§ **Selected extract**

Notice that all of these three parsing functions (_parse_string(), _parse_addition() and _parse_identifier()) returns the ParserCache object back as output. In other words, these functions receives the parser cache as input, they use this cache to parse the current token, and they add new elements (or replace the existing ones) to the AST, which is stored inside this cache object. Once they finished their businesses, they simply return this cache back as their output.
After we know that we parsed the current token, then, we ask the parser to advance to the next token, with next_token() method. Then, we check if there is really a next token in the sequence to parse/analyze, by checking if the current index is greater than the number of tokens in the sequence.
If there are still some remaining tokens in the sequence to analyze, then, _parse_input() will call itself recursively to parse the remaining tokens in the sequence. However, if there is not remaining tokens to analyze anymore, then, the function finally returns the parser cache (which contains the complete AST inside of the ast variable) as output.
If the sequence of tokens is empty, then, we have no tokens to analyze, and the function should simply return right away.
Yes! I know what you are thinking. If the current token is neither the beginning of a string or a plus sign, then, he could be anything else. For example, he could be the beginning of a function call, or, a logic comparison, or it could be the beginning of an assignment expression. Anyway, it could be many things! So in theory, it is not safe to simply assume that it is an identifier.

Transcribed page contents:
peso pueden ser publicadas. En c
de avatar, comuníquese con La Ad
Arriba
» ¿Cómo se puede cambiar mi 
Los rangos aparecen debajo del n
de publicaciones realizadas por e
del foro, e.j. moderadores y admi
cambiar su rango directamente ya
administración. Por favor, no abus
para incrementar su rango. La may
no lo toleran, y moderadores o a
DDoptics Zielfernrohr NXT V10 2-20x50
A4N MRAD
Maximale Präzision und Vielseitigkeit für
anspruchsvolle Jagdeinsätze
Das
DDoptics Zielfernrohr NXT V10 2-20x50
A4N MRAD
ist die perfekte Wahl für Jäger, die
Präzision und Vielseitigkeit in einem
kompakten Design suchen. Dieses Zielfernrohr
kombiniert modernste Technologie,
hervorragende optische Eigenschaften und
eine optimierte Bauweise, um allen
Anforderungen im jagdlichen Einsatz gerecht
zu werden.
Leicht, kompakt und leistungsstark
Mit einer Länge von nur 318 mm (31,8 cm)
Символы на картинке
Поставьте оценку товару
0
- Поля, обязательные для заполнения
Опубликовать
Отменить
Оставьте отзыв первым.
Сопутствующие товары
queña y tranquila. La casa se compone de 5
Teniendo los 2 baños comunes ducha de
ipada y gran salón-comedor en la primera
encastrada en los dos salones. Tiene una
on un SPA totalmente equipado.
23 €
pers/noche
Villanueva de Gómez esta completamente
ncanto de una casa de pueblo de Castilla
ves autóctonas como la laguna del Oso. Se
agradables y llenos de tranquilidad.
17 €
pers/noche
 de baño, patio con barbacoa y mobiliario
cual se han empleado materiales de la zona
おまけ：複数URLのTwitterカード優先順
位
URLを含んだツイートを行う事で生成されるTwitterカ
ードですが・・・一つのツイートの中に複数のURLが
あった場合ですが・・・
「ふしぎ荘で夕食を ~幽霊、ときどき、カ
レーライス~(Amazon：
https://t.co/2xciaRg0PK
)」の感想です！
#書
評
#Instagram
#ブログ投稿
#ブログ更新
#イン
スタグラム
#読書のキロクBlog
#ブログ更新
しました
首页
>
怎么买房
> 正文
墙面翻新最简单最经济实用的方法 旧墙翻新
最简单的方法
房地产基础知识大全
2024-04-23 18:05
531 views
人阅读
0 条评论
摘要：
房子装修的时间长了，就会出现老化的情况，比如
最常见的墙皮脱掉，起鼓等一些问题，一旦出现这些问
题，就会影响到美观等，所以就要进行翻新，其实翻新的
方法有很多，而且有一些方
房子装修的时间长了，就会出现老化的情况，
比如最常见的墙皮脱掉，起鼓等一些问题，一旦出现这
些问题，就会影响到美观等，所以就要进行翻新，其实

§ **Problems to work on**
(1) Reproduce the parser passage word for word, starting at "If there are" and ending at "variable) as output.".
(2) Carry on the parser passage after its last sentence.
The transcribed pages above are separate material, apart from the parser passage.

§ **Response list**
(1)
If there are still some remaining tokens in the sequence to analyze, then, _parse_input() will call itself recursively to parse the remaining tokens in the sequence. However, if there is not remaining tokens to analyze anymore, then, the function finally returns the parser cache (which contains the complete AST inside of the ast variable) as output.

(2)
However, you need to remember what we proposed at Section 3.2. We want to parse only a very small subset of Python expressions. We do not want (or care) to parse other kinds of expressions. If you look at the expressions examples that fitted the description in Section 3.2, you will see that the only components that appears in those expressions are identifiers, additions and string constants.
That is why we care only about these components. That is why, for this specific case, it is safe to assume that the last option has to be an identifier.
3.4.6 Parsing identifiers
Lets begin by discussing what the _parse_identifier() function should do. Because parsing an identifier component is by far the simplest of all three components. I mean… how would you parse an identifier? To answer this question, is probably best to think what an identifier is.
Well, an identifier is just a name to a variable, right? So, the value of an identifier object should be the identifier itself! In other words, the name of the variable is the identifier itself. So why not just simply add to the AST an object of type IDENTIFIER and the value of that object being the current token which is the identifier (or the variable name) itself? Right? That should be sufficient.
So we have the following body for _parse_identifier():
Now, things get worse when it is time to parse strings. Not because strings are complicated, but because we need to account for formatted strings. In other words, the string that we analyzing might contain expressions inside of it. And if it does have them, we need to parse these expressions in a separate process.
However, if you come back and look at the body of _parse_input() you will see that we call _parse_string() right after we encounter a " or ' character. But we do not need to parse this single character exactly. We just know that these characters delimit the beginning of a string, so everything that goes after it should be tokens that together composes the actual content of the string. That is why, we start _parse_string() by calling the next_token() method, to skip this " or ' character that we are not particularly interested in.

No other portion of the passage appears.